Brief A — Lay out the point-tracking rows below as a numbered list, starting from the first row and going up to and including the line with "16: (301, 22)". Omit blank lines and leave the pictures out.

Excerpt —
---

Mortgage Discrimination in Watauga County

Plat Book 1

Plat Book of the Grand Boulevard Neighborhood which researchers found several properties containing racially restrictive deeds. 

Research Findings for Mortgage Discrimination in Watauga County

 

Like many other places, Watauga County has a history of segregation and racism. There have been a few Op-Ed pieces that have come out in recent years discussing racism and segregation in Watauga County, but for the most part, the segregation and discrimination have not been documented to the general public. In the last couple of years, research projects have revealed deeds and neighborhood plans that have clauses preventing the sale of property to a person of color.

---

Brief B — Continue the passage on mortgage discrimination in Watauga County from its final sentence.

Provided data —
---

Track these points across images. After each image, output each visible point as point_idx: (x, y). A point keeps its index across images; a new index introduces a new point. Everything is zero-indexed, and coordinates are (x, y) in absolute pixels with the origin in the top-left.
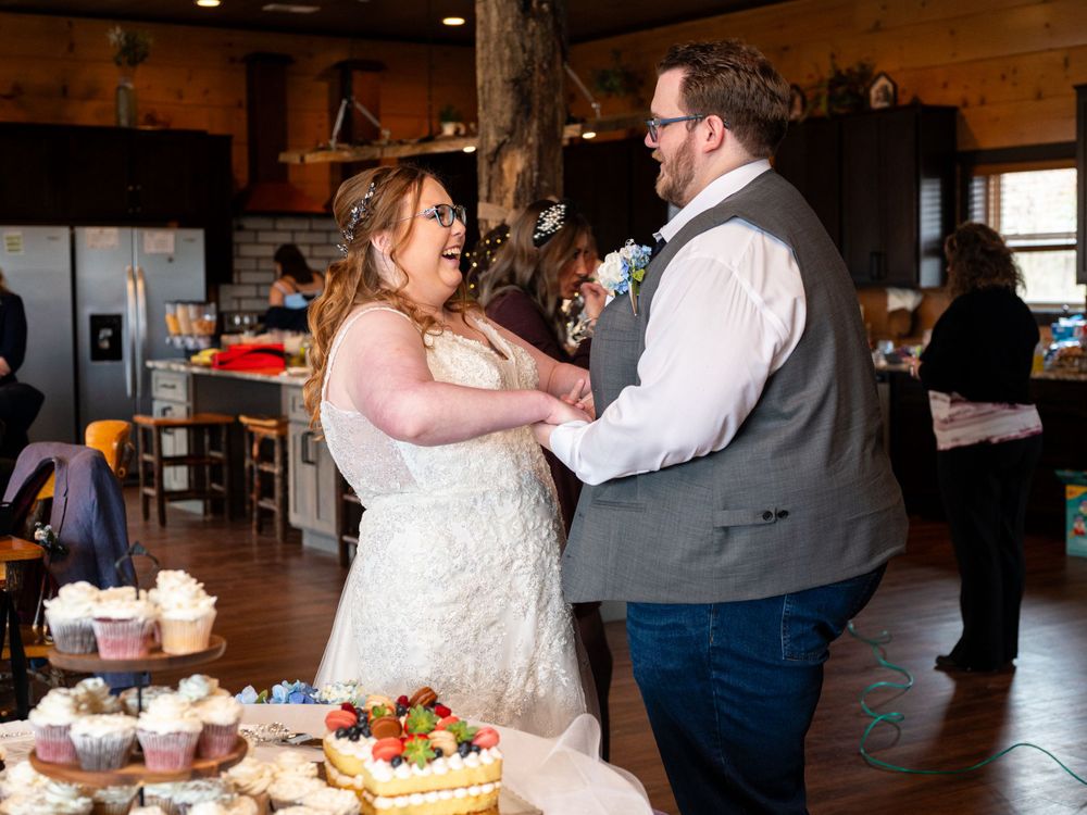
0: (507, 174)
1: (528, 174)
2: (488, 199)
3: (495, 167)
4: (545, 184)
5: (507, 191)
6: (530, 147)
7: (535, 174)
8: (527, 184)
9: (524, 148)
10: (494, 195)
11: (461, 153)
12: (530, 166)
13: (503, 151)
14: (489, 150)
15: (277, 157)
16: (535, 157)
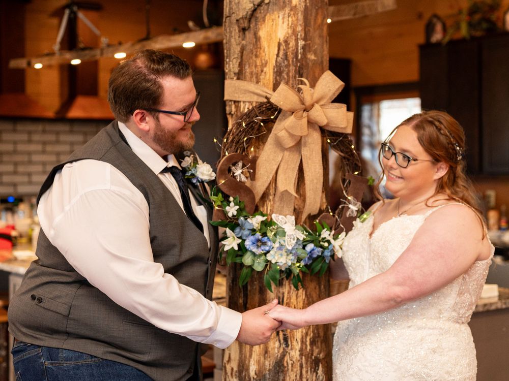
0: (264, 43)
1: (292, 43)
2: (240, 75)
3: (249, 35)
4: (312, 57)
5: (265, 64)
6: (294, 9)
7: (301, 43)
8: (290, 56)
9: (287, 10)
10: (247, 70)
11: (181, 49)
12: (294, 33)
13: (258, 15)
14: (242, 14)
15: (7, 63)
16: (301, 22)
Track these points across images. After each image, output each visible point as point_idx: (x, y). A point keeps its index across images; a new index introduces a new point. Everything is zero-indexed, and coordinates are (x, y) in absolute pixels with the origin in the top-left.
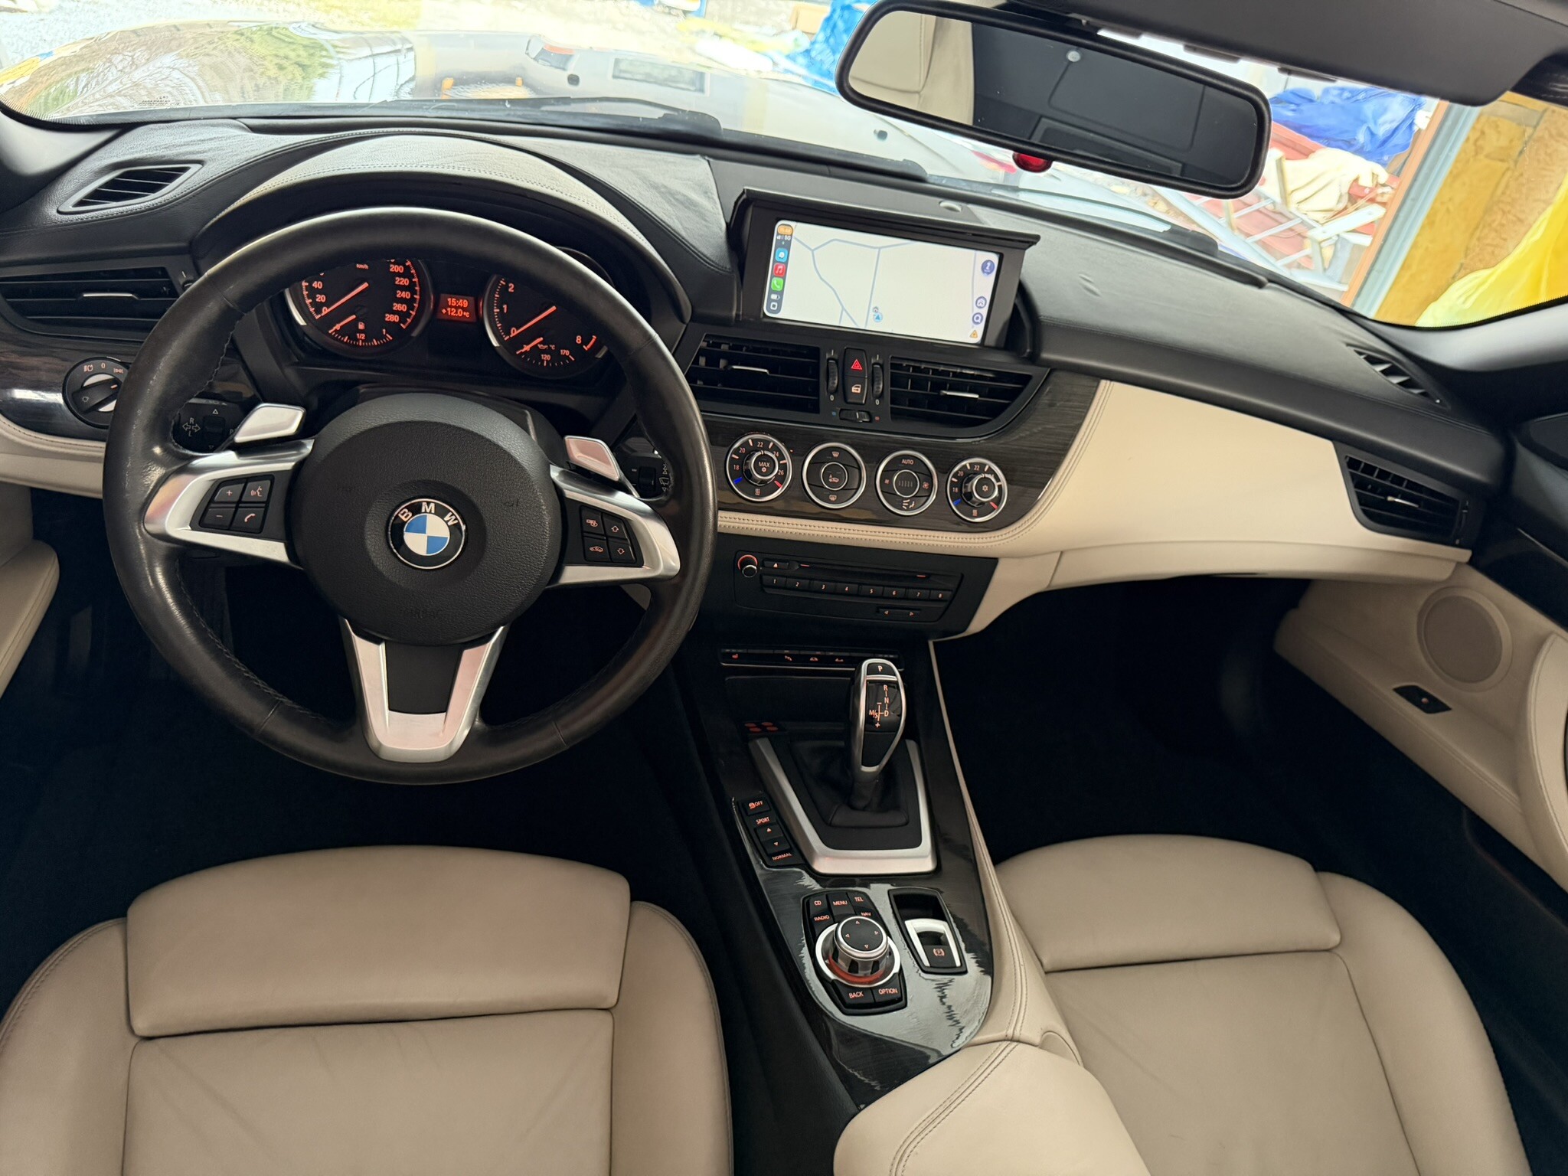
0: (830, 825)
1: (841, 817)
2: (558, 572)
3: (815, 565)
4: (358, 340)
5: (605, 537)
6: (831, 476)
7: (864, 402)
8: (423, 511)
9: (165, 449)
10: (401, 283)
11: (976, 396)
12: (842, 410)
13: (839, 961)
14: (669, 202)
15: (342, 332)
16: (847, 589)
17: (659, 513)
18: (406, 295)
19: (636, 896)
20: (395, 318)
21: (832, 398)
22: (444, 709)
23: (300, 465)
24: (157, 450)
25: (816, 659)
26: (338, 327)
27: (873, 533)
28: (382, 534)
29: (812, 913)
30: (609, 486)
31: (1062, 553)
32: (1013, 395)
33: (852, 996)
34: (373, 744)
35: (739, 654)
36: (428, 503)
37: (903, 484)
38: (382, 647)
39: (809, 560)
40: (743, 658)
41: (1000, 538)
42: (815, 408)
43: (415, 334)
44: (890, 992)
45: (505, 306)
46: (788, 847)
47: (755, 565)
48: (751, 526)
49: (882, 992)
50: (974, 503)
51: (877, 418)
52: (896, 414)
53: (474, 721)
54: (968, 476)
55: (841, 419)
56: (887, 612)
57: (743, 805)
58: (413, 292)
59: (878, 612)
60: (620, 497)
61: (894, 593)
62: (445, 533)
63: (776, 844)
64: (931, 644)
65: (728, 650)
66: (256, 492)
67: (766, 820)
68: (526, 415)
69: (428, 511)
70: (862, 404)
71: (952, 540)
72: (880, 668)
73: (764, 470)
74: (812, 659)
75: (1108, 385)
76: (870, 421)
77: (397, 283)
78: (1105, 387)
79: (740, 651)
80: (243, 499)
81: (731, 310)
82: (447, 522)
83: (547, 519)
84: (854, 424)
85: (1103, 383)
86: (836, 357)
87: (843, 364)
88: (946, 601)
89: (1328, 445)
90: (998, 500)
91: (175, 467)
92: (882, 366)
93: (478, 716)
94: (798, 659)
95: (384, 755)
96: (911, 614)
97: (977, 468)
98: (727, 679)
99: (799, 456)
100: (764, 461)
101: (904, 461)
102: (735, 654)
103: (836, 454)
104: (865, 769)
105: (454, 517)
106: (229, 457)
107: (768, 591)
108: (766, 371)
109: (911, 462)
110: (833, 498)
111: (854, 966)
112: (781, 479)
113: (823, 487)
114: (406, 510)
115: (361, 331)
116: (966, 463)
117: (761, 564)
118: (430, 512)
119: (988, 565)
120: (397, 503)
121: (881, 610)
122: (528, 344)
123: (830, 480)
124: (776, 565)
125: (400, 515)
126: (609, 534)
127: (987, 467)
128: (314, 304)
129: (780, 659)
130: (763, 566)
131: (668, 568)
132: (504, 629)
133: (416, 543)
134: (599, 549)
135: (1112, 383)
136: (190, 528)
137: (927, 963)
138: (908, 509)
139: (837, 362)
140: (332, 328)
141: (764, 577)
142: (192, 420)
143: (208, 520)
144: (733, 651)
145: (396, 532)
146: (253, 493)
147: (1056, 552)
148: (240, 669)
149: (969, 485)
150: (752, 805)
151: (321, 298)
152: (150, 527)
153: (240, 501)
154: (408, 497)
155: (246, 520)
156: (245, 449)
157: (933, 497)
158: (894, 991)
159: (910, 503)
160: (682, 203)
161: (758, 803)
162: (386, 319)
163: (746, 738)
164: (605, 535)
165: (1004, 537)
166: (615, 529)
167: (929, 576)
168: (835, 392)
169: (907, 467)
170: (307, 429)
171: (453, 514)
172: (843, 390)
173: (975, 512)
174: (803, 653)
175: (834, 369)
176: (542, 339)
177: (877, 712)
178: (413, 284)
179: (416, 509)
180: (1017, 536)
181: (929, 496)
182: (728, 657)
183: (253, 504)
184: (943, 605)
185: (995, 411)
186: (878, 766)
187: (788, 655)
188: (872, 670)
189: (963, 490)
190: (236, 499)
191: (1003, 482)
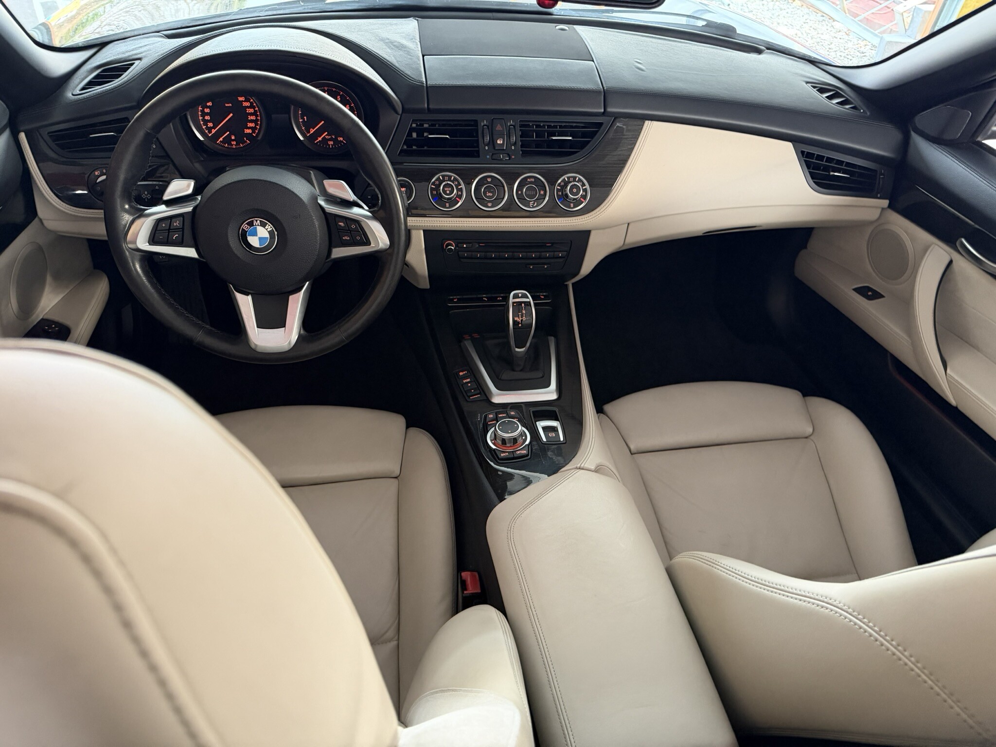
0: (501, 379)
1: (506, 375)
2: (330, 253)
3: (488, 244)
4: (233, 145)
5: (349, 231)
6: (487, 192)
7: (505, 148)
8: (254, 224)
9: (130, 206)
10: (250, 112)
11: (570, 138)
12: (493, 154)
13: (497, 440)
14: (389, 47)
15: (223, 142)
16: (506, 256)
17: (375, 217)
18: (253, 118)
19: (408, 426)
20: (249, 131)
21: (487, 148)
22: (284, 326)
23: (195, 208)
24: (127, 207)
25: (501, 299)
26: (221, 139)
27: (517, 222)
28: (236, 238)
29: (487, 421)
30: (349, 204)
31: (628, 224)
32: (592, 135)
33: (502, 455)
34: (253, 346)
36: (257, 221)
37: (528, 193)
38: (250, 298)
39: (485, 241)
40: (459, 300)
41: (588, 218)
42: (476, 154)
43: (259, 138)
44: (522, 452)
45: (305, 118)
46: (478, 392)
47: (453, 246)
48: (446, 225)
49: (519, 452)
50: (570, 200)
51: (513, 157)
52: (525, 154)
53: (300, 331)
54: (566, 183)
55: (492, 159)
56: (531, 267)
57: (456, 374)
58: (257, 116)
59: (526, 267)
60: (356, 210)
61: (534, 256)
62: (267, 235)
63: (473, 391)
64: (570, 286)
65: (451, 297)
66: (177, 224)
67: (468, 380)
68: (310, 173)
69: (257, 224)
70: (504, 150)
71: (560, 222)
72: (520, 295)
73: (448, 192)
74: (498, 299)
75: (650, 123)
76: (509, 159)
77: (247, 112)
78: (648, 125)
79: (458, 297)
80: (171, 228)
81: (424, 104)
82: (267, 229)
83: (317, 223)
84: (501, 161)
85: (647, 122)
86: (487, 124)
87: (491, 127)
88: (564, 257)
89: (789, 145)
90: (584, 197)
91: (137, 215)
92: (514, 126)
93: (302, 328)
94: (490, 299)
95: (259, 350)
96: (546, 267)
97: (571, 180)
98: (450, 312)
99: (468, 184)
100: (447, 187)
101: (528, 180)
102: (455, 299)
103: (489, 180)
104: (517, 350)
105: (270, 227)
106: (162, 208)
107: (462, 260)
108: (447, 136)
109: (533, 180)
110: (490, 205)
111: (504, 441)
112: (460, 197)
113: (484, 199)
114: (246, 225)
115: (233, 140)
116: (565, 177)
118: (258, 225)
119: (583, 236)
120: (242, 222)
121: (528, 266)
122: (320, 137)
123: (487, 195)
124: (465, 246)
125: (244, 228)
126: (350, 229)
127: (577, 179)
128: (207, 128)
129: (481, 300)
130: (458, 247)
131: (385, 244)
132: (308, 284)
133: (254, 241)
134: (346, 238)
135: (652, 122)
136: (148, 244)
137: (545, 439)
138: (533, 207)
139: (488, 126)
140: (218, 140)
141: (460, 253)
142: (146, 193)
143: (155, 239)
144: (455, 297)
145: (244, 237)
146: (175, 224)
147: (624, 224)
148: (183, 313)
149: (566, 190)
150: (461, 374)
151: (210, 125)
152: (131, 246)
153: (169, 229)
154: (246, 218)
155: (174, 238)
156: (170, 203)
157: (547, 198)
158: (525, 452)
159: (534, 204)
160: (397, 47)
161: (464, 373)
162: (245, 132)
163: (460, 340)
164: (349, 230)
165: (590, 217)
166: (353, 226)
167: (553, 244)
168: (488, 145)
169: (531, 183)
170: (197, 191)
171: (269, 225)
172: (493, 142)
173: (572, 205)
174: (493, 295)
175: (486, 131)
176: (327, 133)
177: (519, 318)
178: (256, 111)
179: (251, 224)
180: (598, 216)
181: (545, 199)
182: (452, 301)
183: (176, 230)
184: (563, 260)
185: (583, 145)
186: (524, 348)
187: (485, 297)
188: (516, 296)
189: (564, 193)
190: (168, 228)
191: (587, 186)
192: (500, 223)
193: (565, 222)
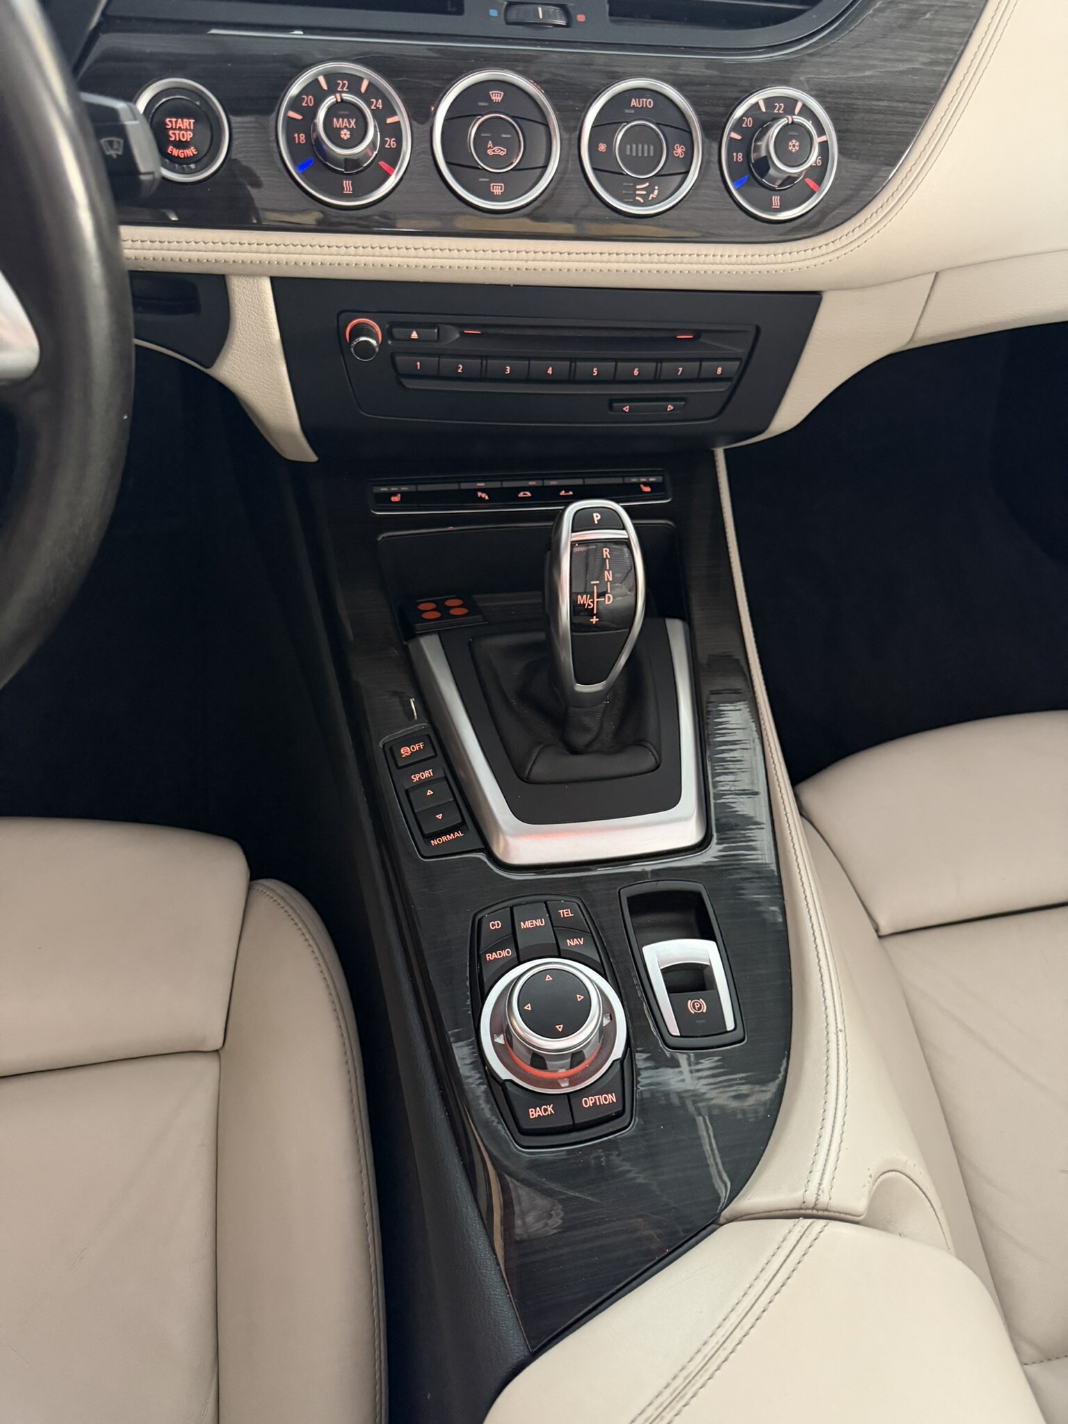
0: (526, 781)
3: (491, 331)
6: (490, 144)
12: (510, 4)
16: (550, 371)
25: (529, 494)
29: (483, 944)
31: (935, 275)
33: (534, 1113)
35: (402, 493)
37: (633, 149)
40: (408, 500)
41: (824, 249)
42: (455, 4)
44: (603, 1101)
46: (457, 820)
47: (375, 337)
49: (588, 1102)
50: (773, 180)
51: (581, 18)
52: (621, 9)
54: (761, 122)
55: (508, 23)
56: (626, 409)
57: (391, 749)
59: (611, 408)
61: (636, 372)
63: (439, 816)
64: (720, 454)
65: (384, 489)
67: (427, 774)
71: (734, 259)
72: (597, 517)
73: (345, 135)
74: (521, 495)
76: (568, 26)
79: (404, 489)
84: (537, 33)
88: (729, 379)
90: (819, 173)
94: (499, 496)
96: (670, 407)
97: (779, 108)
98: (380, 537)
100: (343, 117)
101: (634, 103)
102: (395, 494)
103: (497, 96)
104: (580, 688)
107: (410, 384)
109: (649, 103)
110: (497, 189)
111: (538, 1060)
112: (392, 157)
113: (477, 167)
116: (757, 98)
117: (388, 334)
121: (615, 405)
123: (490, 152)
124: (414, 335)
127: (799, 106)
129: (469, 497)
130: (392, 337)
137: (675, 1030)
138: (647, 203)
141: (398, 359)
144: (393, 489)
147: (928, 273)
149: (763, 144)
150: (405, 751)
157: (695, 174)
158: (612, 1098)
159: (650, 190)
161: (416, 747)
165: (832, 247)
167: (698, 334)
169: (641, 113)
173: (776, 200)
174: (506, 484)
177: (592, 597)
180: (856, 244)
181: (687, 173)
182: (384, 499)
184: (723, 388)
186: (604, 682)
187: (483, 490)
188: (582, 522)
189: (753, 156)
191: (832, 136)
192: (532, 255)
193: (749, 259)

---

Written reply A —
1. Track these points across images. After each image, output each visible point as point_idx: (x, y). A point keeps its index across images; a new index introduces a new point. Everything is zero-indexed, and coordinates are (x, y) in absolute pixels with the origin in the top-left.
2. 0: (507, 174)
3. 1: (528, 174)
4. 2: (488, 199)
5. 3: (495, 167)
6. 4: (545, 184)
7. 5: (507, 191)
8. 6: (530, 147)
9. 7: (535, 174)
10. 8: (527, 184)
11. 9: (524, 148)
12. 10: (494, 195)
13. 11: (461, 153)
14. 12: (530, 166)
15. 13: (503, 151)
16. 14: (489, 150)
17. 15: (277, 157)
18. 16: (535, 157)
19. 0: (264, 43)
20. 1: (292, 43)
21. 2: (240, 75)
22. 3: (249, 35)
23. 4: (312, 57)
24. 5: (265, 64)
25. 6: (294, 9)
26. 7: (301, 43)
27. 8: (290, 56)
28. 9: (287, 10)
29. 10: (247, 70)
30. 11: (181, 49)
31. 12: (294, 33)
32. 13: (258, 15)
33. 14: (242, 14)
34. 15: (7, 63)
35. 16: (301, 22)

Written reply B —
Mortgage Discrimination 

 

Several projects by Appalachian State University graduate students evaluated mortgage discrimination and racially restrictive covenants in Watauga County. The preliminary projects focused on the years 1930-1968 and failed to find evidence of legal covenants that were placed on any property with racial, sexual, religious, or any category of discrimination. The first project, in particular, was quite general geographically as well; it is difficult to find restrictive covenants in deeds without solid leads on where to begin. Chelsey Johnson found a solid lead from a 1947 plat map of the Villavue subdivision in Blowing Rock which stated, "Each lot shall be used for residential purposes only, and shall be occupied and owned by people of the white race only.” However, there was no deed with such covenants from that same subdivision, and the same plat map was remade one week later and did not contain the proposed racially restrictive covenants.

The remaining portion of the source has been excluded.